Not only Texas firms, but plaintiff’s attorneys from different states and lawyers with varying specializations have been pouring into Houston over the past several weeks in hopes of being part of what could morph into a multi-billion dollar case.
When Harvey finally moved on, the U.S. Army Corp of Engineers opted to make controlled releases of water from the critically full Addicks and Baker reservoirs – a decision that resulted in the flooding of thousands of homes and businesses downstream of Buffalo Bayou.
Lawyers are calling the intentional but necessary flooding an act of “inverse condemnation,” a legal term describing a situation in which the government takes private property but fails to pay the compensation required by the 5th Amendment, making it so affected property owners must sue in order to obtain compensation.
Now, Google only the term “inverse condemnation” and trial lawyers ads will most certainly dominate the top spots on the searcher’s web browser.
“If you are one of the thousands of people whose homes were flooded after water was released from the reservoirs, you could potentially benefit from speaking to a knowledgeable Houston controlled flooding injury lawyer,” states one such ad paid for by the Sullo & Sullo law firm in Houston.
“If inverse condemnation of your property left you with a flooded home, after you had escaped Hurricane Harvey’s wrath, then a Sullo & Sullo Houston controlled flooding injury lawyer can work on your behalf to ensure you receive just compensation for the damages to your home.”
Court records show dozens of Harvey inverse condemnation cases have already been filed in the U.S. Court of Federal Claims, which, among other duties, is authorized to hear primarily money claims founded upon the U.S. Constitution.

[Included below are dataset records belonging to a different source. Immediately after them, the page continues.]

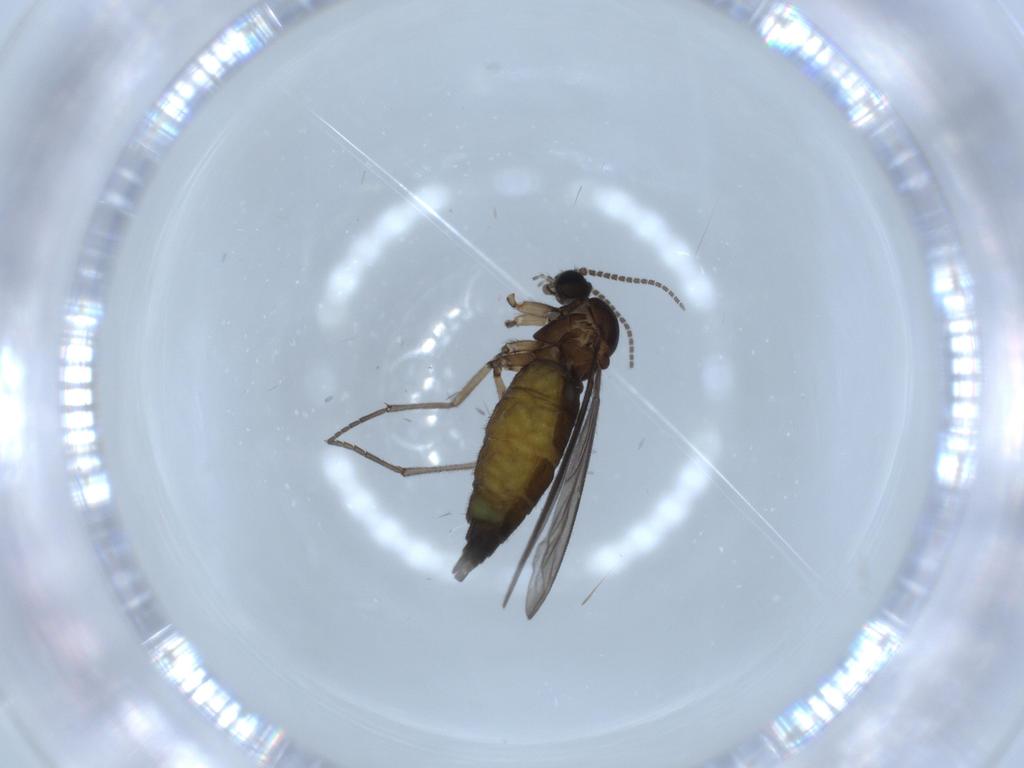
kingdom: Animalia
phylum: Arthropoda
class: Insecta
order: Diptera
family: Sciaridae
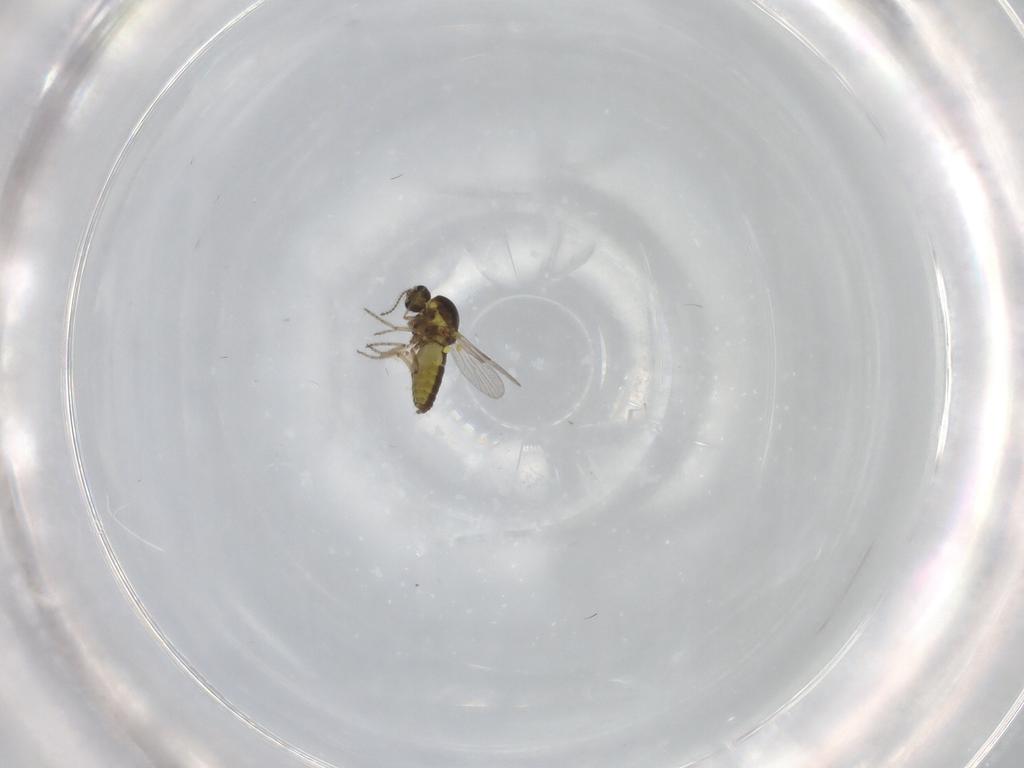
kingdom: Animalia
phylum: Arthropoda
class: Insecta
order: Diptera
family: Ceratopogonidae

On Oct. 16, the Houston Chronicle reported that Jay Edelson, a Chicago class action lawyer, has already signed up hundreds of victims impacted by reservoir flooding.

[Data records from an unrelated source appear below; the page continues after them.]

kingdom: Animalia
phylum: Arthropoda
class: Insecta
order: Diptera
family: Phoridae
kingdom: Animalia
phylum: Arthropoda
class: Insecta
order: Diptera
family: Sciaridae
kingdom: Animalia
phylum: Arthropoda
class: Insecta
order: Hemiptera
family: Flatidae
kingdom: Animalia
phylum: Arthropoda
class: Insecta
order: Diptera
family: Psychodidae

Edelson, along with 124 other prominent attorneys, such as John Eddie Williams Jr., recently met with Susan Braden, the chief judge of the U.S. Court of Federal Claims, who flew in from Washington to Houston to determine how to proceed with the mounting inverse condemnation suits, which will most likely be consolidated, according to the article.
Some of the other well-known area firms and lawyers in search of inverse condemnation cases include:
- The Mostyn Law Firm. “Do you live along Buffalo Bayou? Was your home flooded as a result of the controlled release of water from Addicks or Barker Reservoirs? We may be able to help!,” a clip from the firm’s website reads; and
- The Pinkerton Law Firm, which promotes on its site that claims from Hurricane Harvey will not be limited to insurance claims. “In this matter, there is also an actionable claim for inverse condemnation.”